DOMANDE -
1) Nel testo sulle stranezze quotidiane, di chi è il diario di bordo definito "specchio delle nostre brame"?
2) Per favore, riproduci il passo del testo sulle stranezze quotidiane compreso tra "Perché a Mirabilandia" e "riflette come siamo.", estremi inclusi.
3) Porta avanti il testo sulle stranezze quotidiane, riprendendo subito dopo la sua ultima frase.

TESTO DATO -
★ ★ ★

Perché la tv parla solo di se stessa e non del mondo reale?
Perché la notte bianca hanno tutti fame e sete di cultura? Si va a caccia di musei e mostre aperti anche di giorno? E la cultura attira solo se presentata come un “marziano a Roma”?
Perché a Mirabilandia paghiamo e aspettiamo anche trenta minuti per provarne tre di paura?
Perché i film di Natale sono sempre un successo annunciato? Sono demenzialità conclamata che sbanca al botteghino?
Succedono cose strane, a volte addirittura assurde, attorno a noi senza che ce ne accorgiamo.
Per chiunque sia dotato di un briciolo di autoironia questo libro è quasi formativo di una coscienza divertita della nostra ingenuità sociologica.
La distanza tra noi e gli spensierati si riduce: non è più misurabile in anni/luce!
Per questo il diario di bordo di Piccolo è lo “specchio delle nostre brame” di superiorità intellettuale, che ha smesso di compiacerci e ci riflette come siamo.

★ ★ ★

DATI FORNITI -
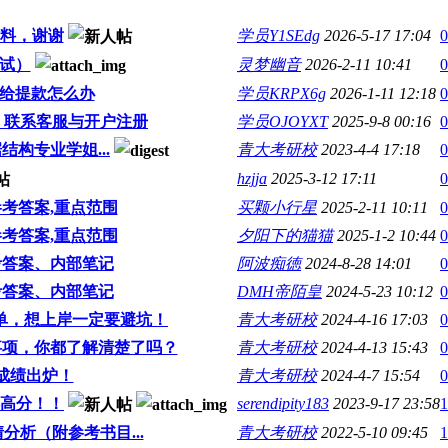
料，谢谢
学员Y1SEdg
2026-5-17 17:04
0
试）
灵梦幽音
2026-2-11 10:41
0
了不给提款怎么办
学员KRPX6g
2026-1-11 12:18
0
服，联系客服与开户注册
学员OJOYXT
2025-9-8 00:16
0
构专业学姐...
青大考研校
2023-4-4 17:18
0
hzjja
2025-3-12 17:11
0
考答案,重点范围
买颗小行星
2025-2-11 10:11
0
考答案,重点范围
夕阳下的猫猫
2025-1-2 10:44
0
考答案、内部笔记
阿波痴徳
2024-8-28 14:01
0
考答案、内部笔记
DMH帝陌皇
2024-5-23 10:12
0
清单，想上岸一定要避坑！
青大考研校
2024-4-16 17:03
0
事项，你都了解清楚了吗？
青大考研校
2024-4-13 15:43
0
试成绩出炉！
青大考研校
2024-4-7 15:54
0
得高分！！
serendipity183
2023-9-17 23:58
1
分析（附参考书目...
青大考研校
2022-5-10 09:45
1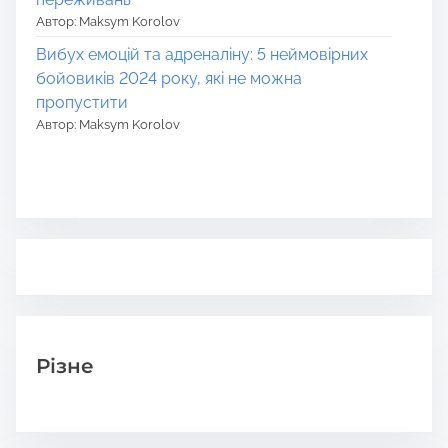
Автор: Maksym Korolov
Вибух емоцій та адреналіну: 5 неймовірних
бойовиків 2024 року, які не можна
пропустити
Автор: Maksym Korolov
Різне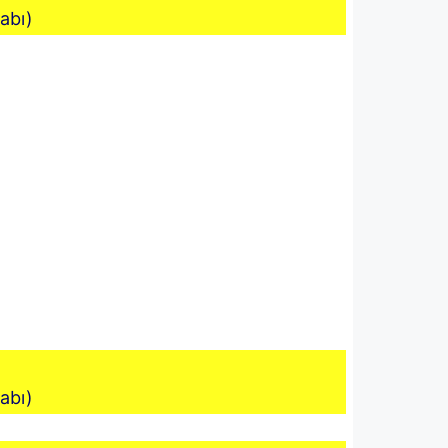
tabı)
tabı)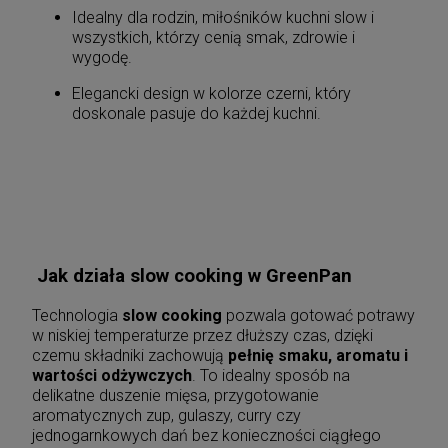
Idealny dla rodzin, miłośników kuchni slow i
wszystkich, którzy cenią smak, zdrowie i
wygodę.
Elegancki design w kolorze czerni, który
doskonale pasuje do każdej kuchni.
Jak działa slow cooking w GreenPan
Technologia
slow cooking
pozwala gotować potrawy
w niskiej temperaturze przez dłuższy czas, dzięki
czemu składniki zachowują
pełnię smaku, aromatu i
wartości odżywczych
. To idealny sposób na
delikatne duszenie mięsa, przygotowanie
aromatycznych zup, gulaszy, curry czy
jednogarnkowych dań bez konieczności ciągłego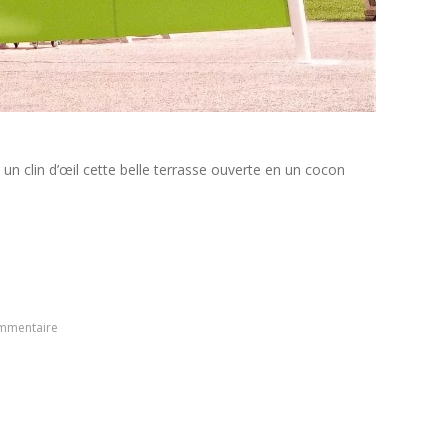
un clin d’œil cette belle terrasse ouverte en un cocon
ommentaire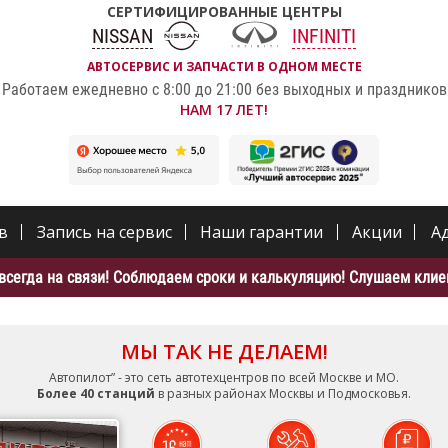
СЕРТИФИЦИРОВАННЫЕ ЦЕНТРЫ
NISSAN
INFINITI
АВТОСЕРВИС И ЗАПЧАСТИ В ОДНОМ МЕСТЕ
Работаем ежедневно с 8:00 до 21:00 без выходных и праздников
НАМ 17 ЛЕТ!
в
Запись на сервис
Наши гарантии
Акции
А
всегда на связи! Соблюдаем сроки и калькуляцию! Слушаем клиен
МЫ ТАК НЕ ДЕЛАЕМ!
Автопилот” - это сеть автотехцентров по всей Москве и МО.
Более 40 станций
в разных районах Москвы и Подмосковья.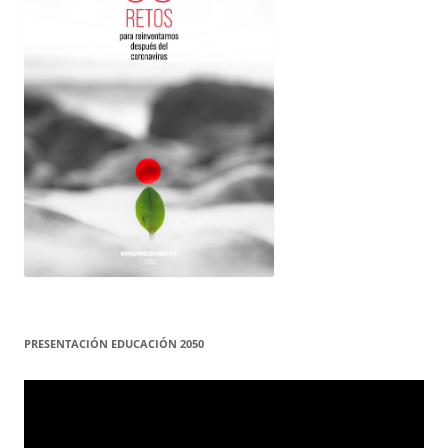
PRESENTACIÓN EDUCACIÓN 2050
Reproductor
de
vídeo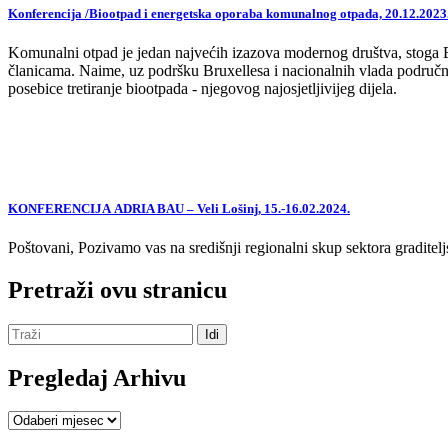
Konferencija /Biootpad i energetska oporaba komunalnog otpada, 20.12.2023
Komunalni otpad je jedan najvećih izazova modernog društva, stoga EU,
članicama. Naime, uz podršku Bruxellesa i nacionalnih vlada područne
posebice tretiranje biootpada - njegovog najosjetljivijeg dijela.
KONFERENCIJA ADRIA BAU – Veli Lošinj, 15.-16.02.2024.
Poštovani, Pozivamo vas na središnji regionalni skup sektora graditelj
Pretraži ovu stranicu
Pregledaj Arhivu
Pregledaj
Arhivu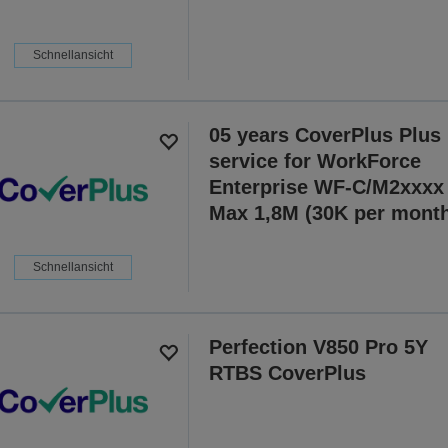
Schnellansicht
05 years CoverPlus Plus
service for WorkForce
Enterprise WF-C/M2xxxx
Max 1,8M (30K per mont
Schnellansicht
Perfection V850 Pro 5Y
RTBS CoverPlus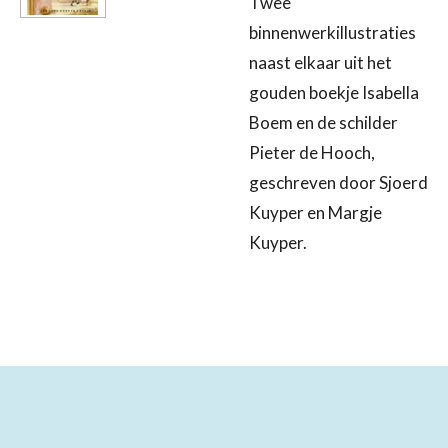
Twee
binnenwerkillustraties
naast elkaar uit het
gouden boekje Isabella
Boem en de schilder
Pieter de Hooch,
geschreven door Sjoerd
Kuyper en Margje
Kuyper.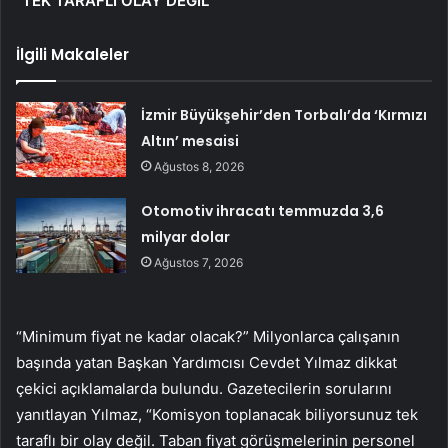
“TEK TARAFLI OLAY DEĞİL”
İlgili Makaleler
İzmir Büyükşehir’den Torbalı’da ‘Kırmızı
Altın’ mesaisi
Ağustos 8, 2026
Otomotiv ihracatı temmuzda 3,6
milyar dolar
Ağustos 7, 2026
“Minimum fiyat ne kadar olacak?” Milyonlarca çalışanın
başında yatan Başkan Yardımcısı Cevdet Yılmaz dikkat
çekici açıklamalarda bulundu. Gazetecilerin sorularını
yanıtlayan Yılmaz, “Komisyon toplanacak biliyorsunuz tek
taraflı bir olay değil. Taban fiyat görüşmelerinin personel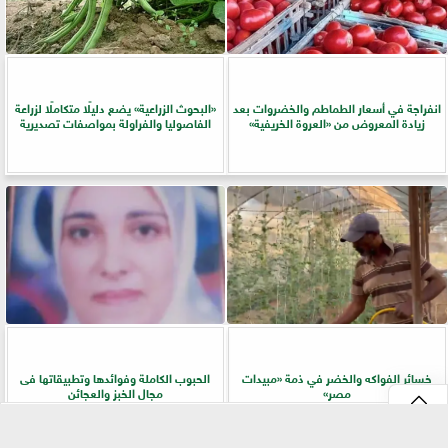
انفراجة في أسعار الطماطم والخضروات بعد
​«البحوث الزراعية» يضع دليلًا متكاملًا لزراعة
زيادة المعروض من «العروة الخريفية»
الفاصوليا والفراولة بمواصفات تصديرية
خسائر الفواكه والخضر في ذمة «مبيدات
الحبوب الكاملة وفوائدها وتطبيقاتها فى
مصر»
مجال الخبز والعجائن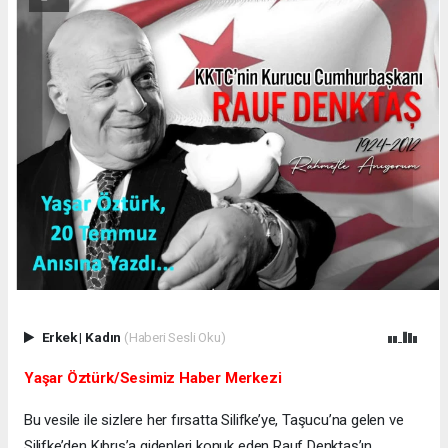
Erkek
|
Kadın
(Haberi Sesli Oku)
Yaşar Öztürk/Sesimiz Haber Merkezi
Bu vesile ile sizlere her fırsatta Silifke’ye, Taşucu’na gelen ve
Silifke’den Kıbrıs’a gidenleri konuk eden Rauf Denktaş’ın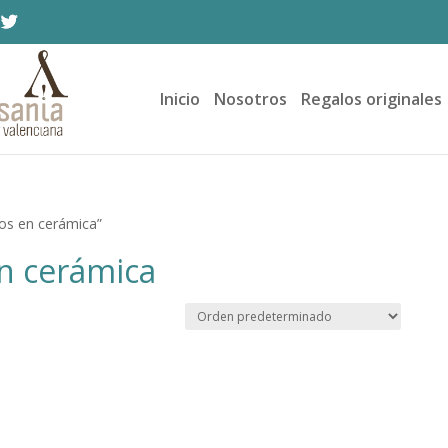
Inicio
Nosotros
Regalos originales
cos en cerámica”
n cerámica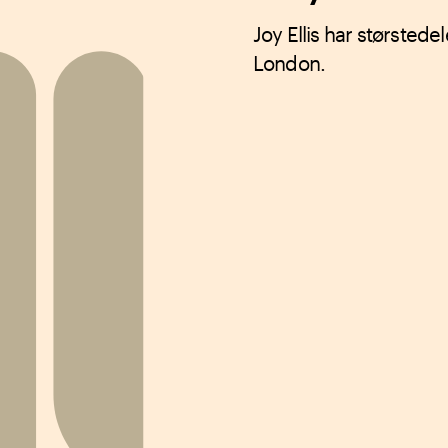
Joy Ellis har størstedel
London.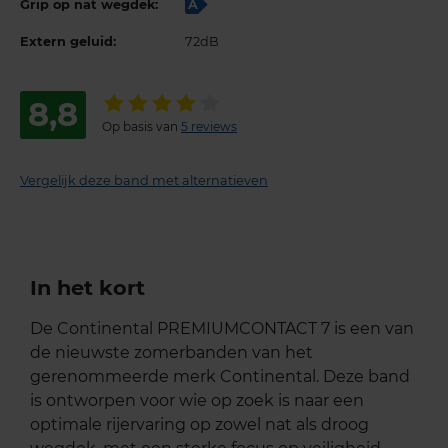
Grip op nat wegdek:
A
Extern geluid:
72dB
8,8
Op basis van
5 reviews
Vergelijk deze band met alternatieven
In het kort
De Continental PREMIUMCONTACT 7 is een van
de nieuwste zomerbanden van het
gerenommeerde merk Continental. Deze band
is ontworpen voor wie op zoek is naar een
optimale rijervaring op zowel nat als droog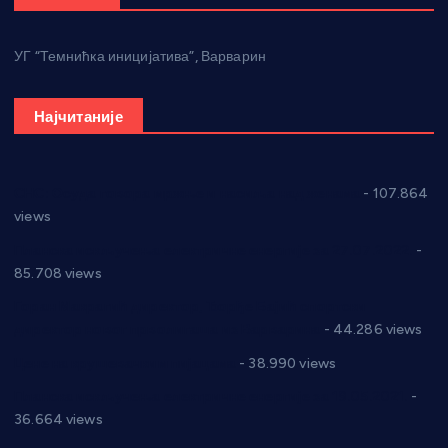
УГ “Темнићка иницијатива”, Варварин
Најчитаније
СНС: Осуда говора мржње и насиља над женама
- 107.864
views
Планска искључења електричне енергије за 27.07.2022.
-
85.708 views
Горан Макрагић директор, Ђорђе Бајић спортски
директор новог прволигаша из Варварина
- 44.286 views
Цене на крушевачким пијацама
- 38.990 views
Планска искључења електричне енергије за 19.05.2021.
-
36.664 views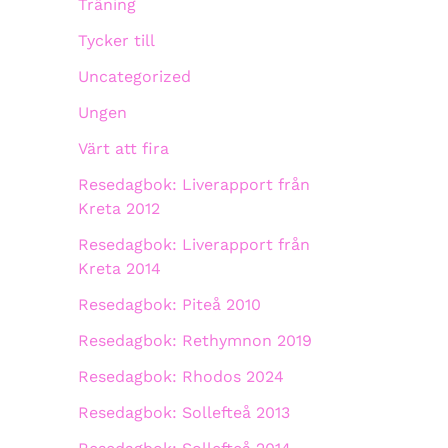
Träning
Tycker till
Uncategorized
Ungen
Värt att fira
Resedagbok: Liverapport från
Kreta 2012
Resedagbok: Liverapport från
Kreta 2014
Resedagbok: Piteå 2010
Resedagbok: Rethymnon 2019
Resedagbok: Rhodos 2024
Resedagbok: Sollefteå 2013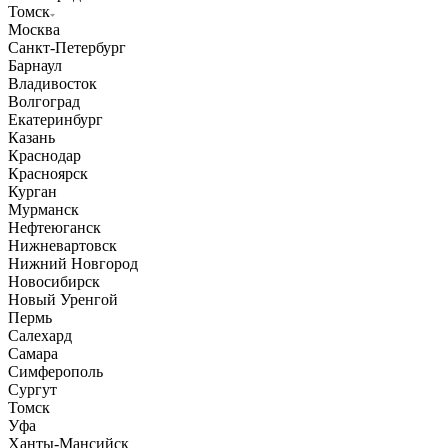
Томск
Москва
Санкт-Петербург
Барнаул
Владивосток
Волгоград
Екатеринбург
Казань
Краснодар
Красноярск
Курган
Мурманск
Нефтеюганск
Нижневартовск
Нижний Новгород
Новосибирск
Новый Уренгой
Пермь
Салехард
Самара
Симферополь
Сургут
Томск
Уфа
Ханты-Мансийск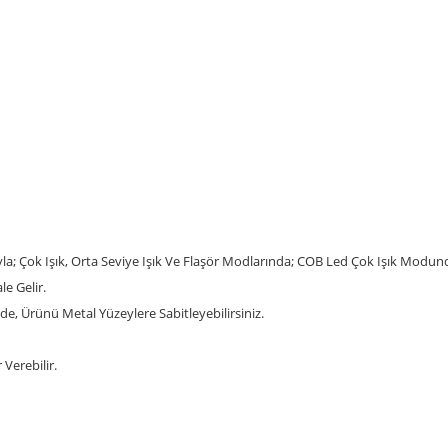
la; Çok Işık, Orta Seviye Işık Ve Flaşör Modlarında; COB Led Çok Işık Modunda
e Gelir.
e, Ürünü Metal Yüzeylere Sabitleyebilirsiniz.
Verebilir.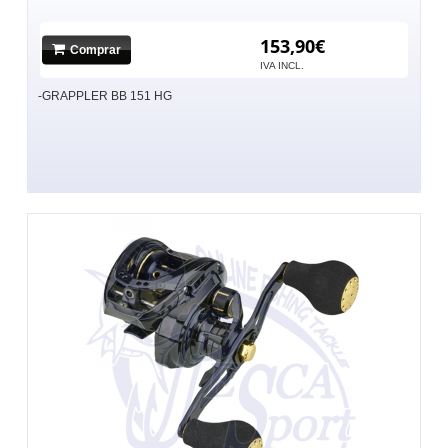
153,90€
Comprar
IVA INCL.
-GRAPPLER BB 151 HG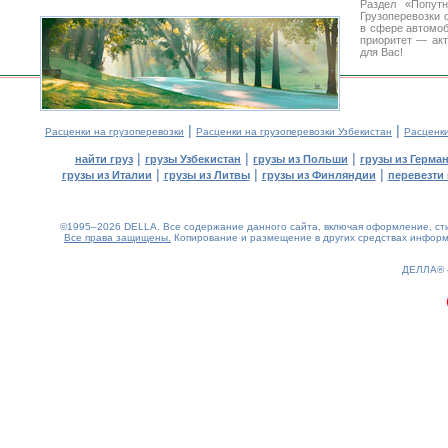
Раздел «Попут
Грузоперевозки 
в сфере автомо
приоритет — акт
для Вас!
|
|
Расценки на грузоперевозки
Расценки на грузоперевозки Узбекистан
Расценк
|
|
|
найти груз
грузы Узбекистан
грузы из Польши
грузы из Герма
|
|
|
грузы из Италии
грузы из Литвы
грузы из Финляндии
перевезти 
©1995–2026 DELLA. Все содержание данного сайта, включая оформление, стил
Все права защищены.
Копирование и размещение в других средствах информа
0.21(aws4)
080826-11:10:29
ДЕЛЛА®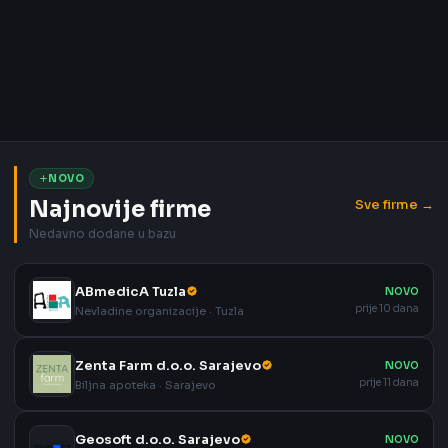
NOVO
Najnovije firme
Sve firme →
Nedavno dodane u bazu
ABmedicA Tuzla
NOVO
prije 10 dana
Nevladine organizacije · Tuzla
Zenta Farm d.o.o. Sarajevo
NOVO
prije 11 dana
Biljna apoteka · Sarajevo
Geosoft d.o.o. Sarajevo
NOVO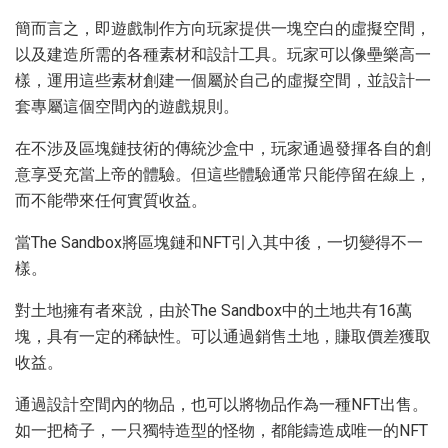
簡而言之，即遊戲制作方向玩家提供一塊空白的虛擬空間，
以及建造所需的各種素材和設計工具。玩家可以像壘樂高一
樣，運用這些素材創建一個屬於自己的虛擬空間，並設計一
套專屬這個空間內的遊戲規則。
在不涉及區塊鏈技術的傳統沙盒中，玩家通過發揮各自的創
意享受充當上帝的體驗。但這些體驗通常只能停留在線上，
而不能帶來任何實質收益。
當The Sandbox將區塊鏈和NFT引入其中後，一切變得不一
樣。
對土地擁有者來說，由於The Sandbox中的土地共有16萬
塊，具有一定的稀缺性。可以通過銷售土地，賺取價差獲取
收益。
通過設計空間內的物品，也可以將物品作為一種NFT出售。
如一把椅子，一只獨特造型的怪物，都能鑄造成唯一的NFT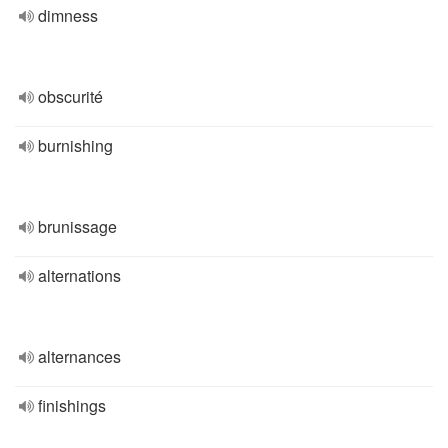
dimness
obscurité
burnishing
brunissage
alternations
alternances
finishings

★ ★ ★

RISPOSTE ALL'ESERCIZIO -
1) È il diario di bordo di Piccolo.

2)
Perché a Mirabilandia paghiamo e aspettiamo anche trenta minuti per provarne tre di paura?
Perché i film di Natale sono sempre un successo annunciato? Sono demenzialità conclamata che sbanca al botteghino?
Succedono cose strane, a volte addirittura assurde, attorno a noi senza che ce ne accorgiamo.
Per chiunque sia dotato di un briciolo di autoironia questo libro è quasi formativo di una coscienza divertita della nostra ingenuità sociologica.
La distanza tra noi e gli spensierati si riduce: non è più misurabile in anni/luce!
Per questo il diario di bordo di Piccolo è lo “specchio delle nostre brame” di superiorità intellettuale, che ha smesso di compiacerci e ci riflette come siamo.

3)
Di qui il presupposto teorico, quasi la legittimazione morale, del viaggio di Piccolo:

“Sono pronto a tutto in questa specie di tour nel mondo che non frequento di solito, anche perché sono abbastanza sicuro e un sacco di segnali me lo hanno confermato, che anche se non lo frequento io sono un po’ così, un po’ o tanto, a volte un po’ a volte tanto; (…) ho capito che c’è una correità in ogni cosa che accade in un paese, e di questa correità mi sono fatto carico attraverso un percorso di sincerità. (…) Non solo. Azzardo di più: sono anche sicuro che sono almeno un po’ così anche tutti gli altri che sono sicuri di non essere così”.

Ed inoltre Piccolo non ci sta ad usare la cultura come deterrente contro la stupidità.
E’ un uso improprio che tracima nell’abuso: essa serve ad andare incontro, non contro.
A costruire ponti, non muri.
L’intelligenza che, per affermarsi come tale, deve passare attraverso la derisione dell’ignoranza altrui è arroganza, cioè solo un succedaneo bieco della cultura.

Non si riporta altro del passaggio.